Black Dresses, like many women who came before them in any genres touched by noise and electronic, refused to make concessions. In only a short span of time, the band came to shape the styles of “hyperpop”, as we now know it, by presenting an uncompromising, industrial sound. Then, they refused to compromise who they were in the face of online harassment towards McCallion, announcing that they would “no longer exist” last May. With their surprise return Forever In Your Heart, they continue to bring pure and utter chaos while also informing the tastes of hyperpop listeners.
Forever In Your Heart is tagged on Bandcamp as “alternative”, “electronic”, “heavy metal”, “industrial”, “noise pop” and “lesbian slacker music”. “this shit fucking rips” simply states one purchaser of the album. Another writes: “Potentially the most cathartic listen I’ve ever had.” To put it mildly, Forever In Your Heart does fucking rip. Atop grinding electronic beats, the band’s vocals go from seemingly apathetic to screaming with ferocity in a manner of seconds. Moments of misery and euphoria clash and congeal to form gorgeous tracks like “Heaven” and “Ragequitted”, which slowly fades away to white noise and silence after McCallion cries out wantonly in the chorus that she “doesn’t wanna do this anymore”.
Alongside the noise and turbulence, which they’re known for, they often hone in on calm and clarity here, a shift that may have come out of their breakup and seeking respite. The song “Gone In An Instant” finds Rook and McCallion quietly existential, wondering what remains after everything “crumbles into pieces”.

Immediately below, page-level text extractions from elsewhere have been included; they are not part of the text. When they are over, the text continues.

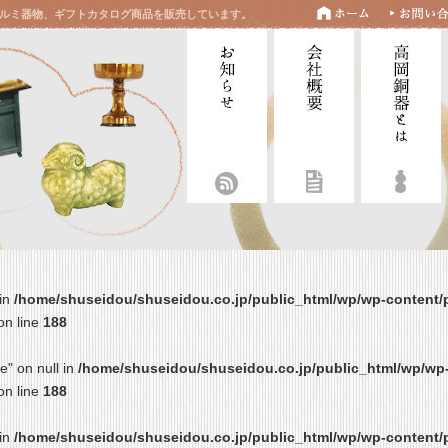
ルミ器物、ギフトカタログ商品を販売しています。
 in
/home/shuseidou/shuseidou.co.jp/public_html/wp/wp-content/p
on line
188
le" on null in
/home/shuseidou/shuseidou.co.jp/public_html/wp/wp-
on line
188
 in
/home/shuseidou/shuseidou.co.jp/public_html/wp/wp-content/p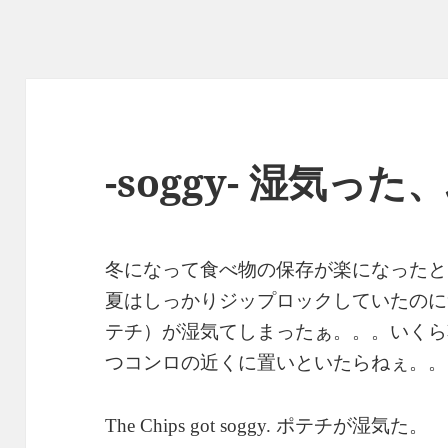
-soggy- 湿気っ
冬になって食べ物の保存が楽になったと
夏はしっかりジップロックしていたのに
テチ）が湿気てしまったぁ。。。いくら
つコンロの近くに置いといたらねぇ。。
ポテチが湿気た。
The Chips got soggy.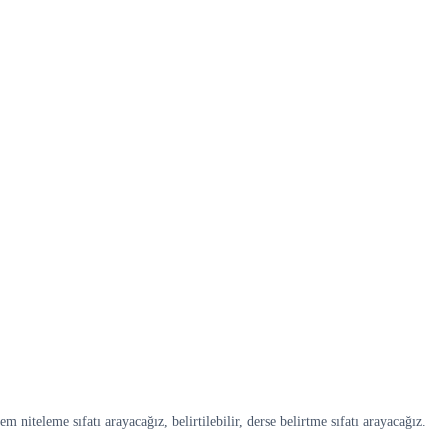
em niteleme sıfatı arayacağız, belirtilebilir, derse belirtme sıfatı arayacağız.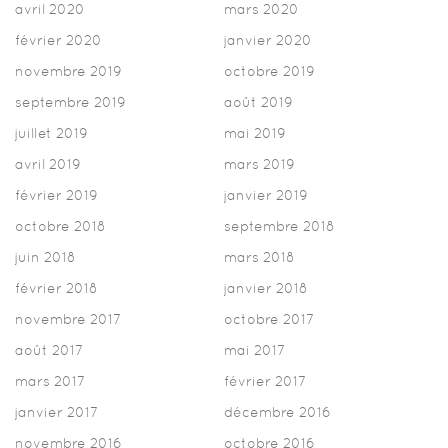
avril 2020
mars 2020
février 2020
janvier 2020
novembre 2019
octobre 2019
septembre 2019
août 2019
juillet 2019
mai 2019
avril 2019
mars 2019
février 2019
janvier 2019
octobre 2018
septembre 2018
juin 2018
mars 2018
février 2018
janvier 2018
novembre 2017
octobre 2017
août 2017
mai 2017
mars 2017
février 2017
janvier 2017
décembre 2016
novembre 2016
octobre 2016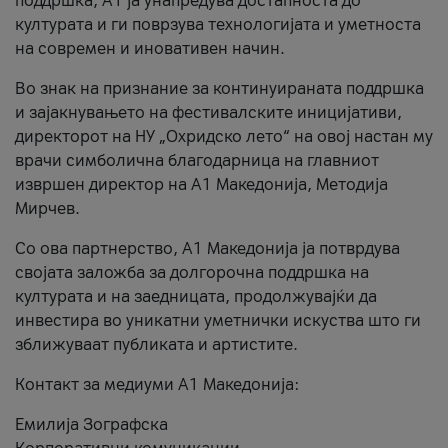
поддршка, A1 ја унапредува достапноста до
културата и ги поврзува технологијата и уметноста
на современ и иновативен начин.
Во знак на признание за континуираната поддршка
и зајакнувањето на фестивалските иницијативи,
директорот на НУ „Охридско лето“ на овој настан му
врачи симболична благодарница на главниот
извршен директор на A1 Македонија, Методија
Мирчев.
Со ова партнерство, A1 Македонија ја потврдува
својата заложба за долгорочна поддршка на
културата и на заедницата, продолжувајќи да
инвестира во уникатни уметнички искуства што ги
зближуваат публиката и артистите.
Контакт за медиуми А1 Македонија:
Емилија Зографска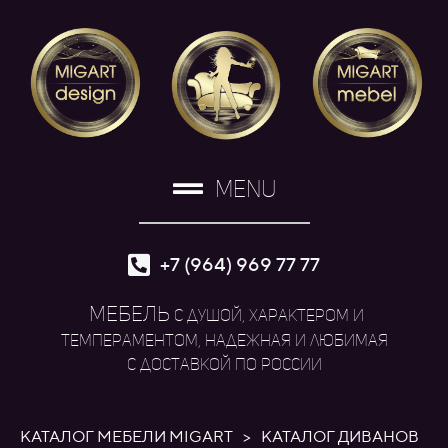
MENU
+7 (964) 969 77 77
МЕБЕЛЬ
с душой, характером и
темпераментом, надежная и любимая
с доставкой по России
КАТАЛОГ МЕБЕЛИ MIGART
>
КАТАЛОГ ДИВАНОВ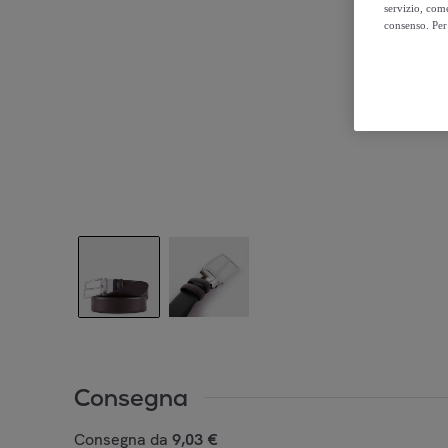
servizio, come
consenso. Per 
Consegna
Consegna da
9,03 €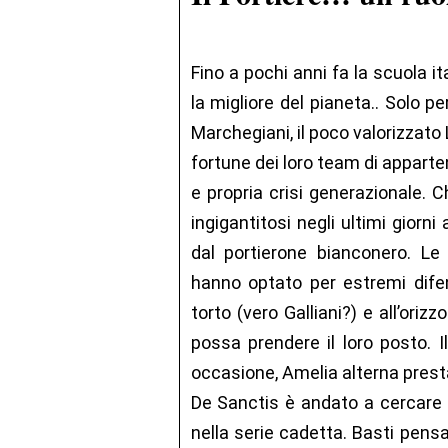
Fino a pochi anni fa la scuola ita
la migliore del pianeta.. Solo pe
Marchegiani, il poco valorizzato 
fortune dei loro team di appart
e propria crisi generazionale. 
ingigantitosi negli ultimi giorni
dal portierone bianconero. Le
hanno optato per estremi difens
torto (vero Galliani?) e all’ori
possa prendere il loro posto. I
occasione, Amelia alterna presta
De Sanctis è andato a cercare 
nella serie cadetta. Basti pensar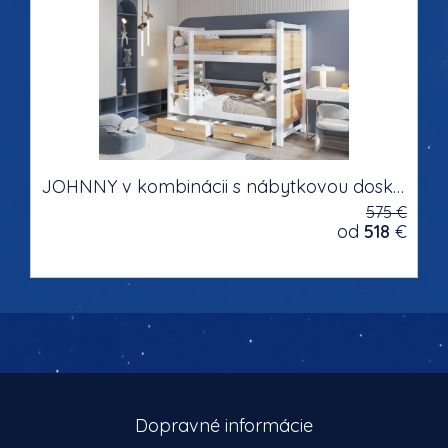
JOHNNY v kombinácii s nábytkovou doskou masívne drevo Poschodová detská posteľ s úložným priestorom na posteľnú bielizeň
575 €
od
518
€
Dopravné informácie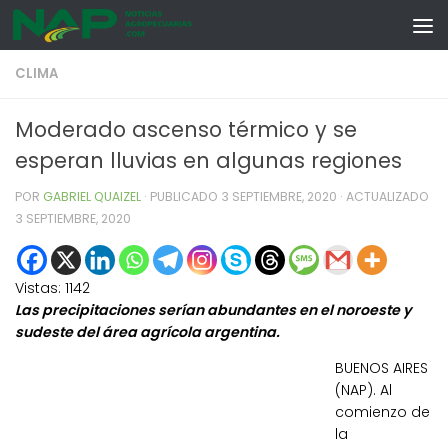
Skip to content
CLIMA
Moderado ascenso térmico y se
esperan lluvias en algunas regiones
POR
GABRIEL QUAIZEL
· PUBLICADO
3 SEPTIEMBRE, 2020
· ACTUALIZADO
3 SEPTIEMBRE, 2020
Vistas:
1142
Las precipitaciones serían abundantes en el noroeste y
sudeste del área agrícola argentina.
BUENOS AIRES
(NAP). Al
comienzo de
la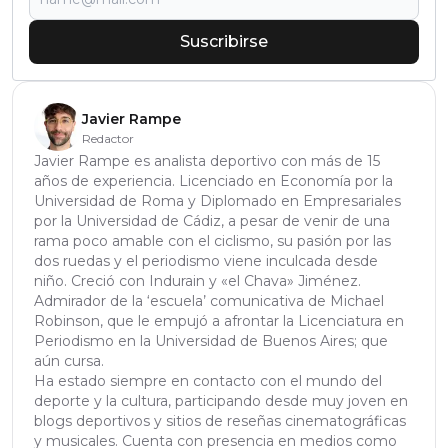
Suscribirse
Javier Rampe
Redactor
Javier Rampe es analista deportivo con más de 15
años de experiencia. Licenciado en Economía por la
Universidad de Roma y Diplomado en Empresariales
por la Universidad de Cádiz, a pesar de venir de una
rama poco amable con el ciclismo, su pasión por las
dos ruedas y el periodismo viene inculcada desde
niño. Creció con Indurain y «el Chava» Jiménez.
Admirador de la ‘escuela’ comunicativa de Michael
Robinson, que le empujó a afrontar la Licenciatura en
Periodismo en la Universidad de Buenos Aires; que
aún cursa.
Ha estado siempre en contacto con el mundo del
deporte y la cultura, participando desde muy joven en
blogs deportivos y sitios de reseñas cinematográficas
y musicales. Cuenta con presencia en medios como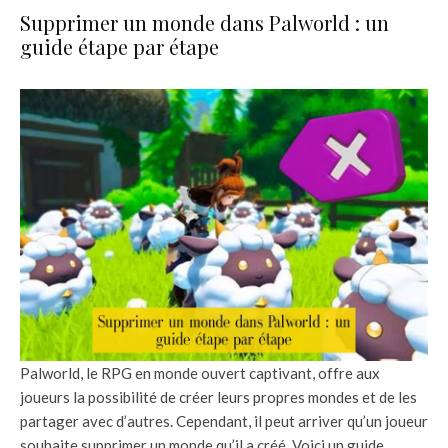
Supprimer un monde dans Palworld : un
guide étape par étape
Palworld, le RPG en monde ouvert captivant, offre aux
joueurs la possibilité de créer leurs propres mondes et de les
partager avec d’autres. Cependant, il peut arriver qu’un joueur
souhaite supprimer un monde qu’il a créé. Voici un guide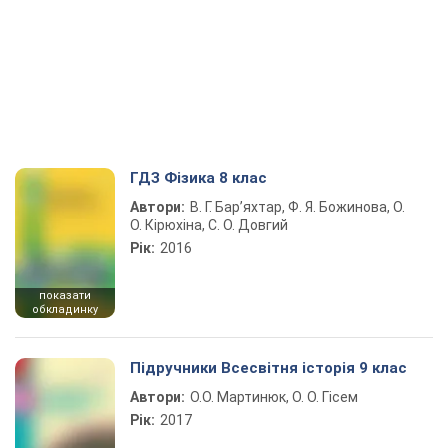
ГДЗ Фізика 8 клас
Автори:
В. Г. Бар’яхтар, Ф. Я. Божинова, О.
О. Кірюхіна, С. О. Довгий
Рік:
2016
показати
обкладинку
Підручники Всесвітня історія 9 клас
Автори:
О.О. Мартинюк, О. О. Гісем
Рік:
2017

Sometimes, people trying to define hyperpop forget about the turmoil and anxiety woven into the sound, focusing more on the slick use of autotune and ironic references. They miss that in, say, 100 gecs’ 1000 gecs, one of the most identifiable examples of what people call hyperpop, there are moments of full-on emotional breakdown that threaten to careen the album all the way off the tracks. Black Dresses, peers of 100 gecs and an influence on their defining style, embraced this darkness with tracks like “DROOL” and “BEAUTIFUL FRIENDSHIP”, and used it to carve out their niche in the realm of extremely online music.
The music of Black Dresses isn’t hyperpop, per se. But the genre would not sound how it does without their contribution and influence on other producers. Both Black Dresses and 100 gecs began releasing music in 2017, and became associated with one another in the coming years, when Black Dresses covered 100 gecs’ “800 db cloud” and contributed a remix of “745 sticky” to 1000 gecs and the tree of clues. 100 gecs member Laura Les listed Black Dresses as one of the influences for her solo song “Haunted”. The sheer volume of their output in just a few years made Black Dresses and the gecs well-known in hyperpop’s online communities.
Many of the genre’s current major players, as defined by Spotify’s controversial “hyperpop” playlist, create music with a controlled chaos that feels partly sourced from Black Dresses. It can be heard in songs like “GLITT3R” by Rizha and Glitch Gum, “Ethanol” by Madge, and “new lyfe” by Angelus. Alongside the PC Music and Drain Gang members that have been canonized as “hyperpop originators” were McCallion and Rook, sharpening the blades for the industrial edges of this style. They remain beloved for progressing it forward, and with Forever In Your Heart, they continue to build textures that may very well serve as future inspiration. As for their return? Unclear, but they might’ve snuck in a hint on “Gone In An Instant”: “Everything continues just like everything does–just like pain, just like love.”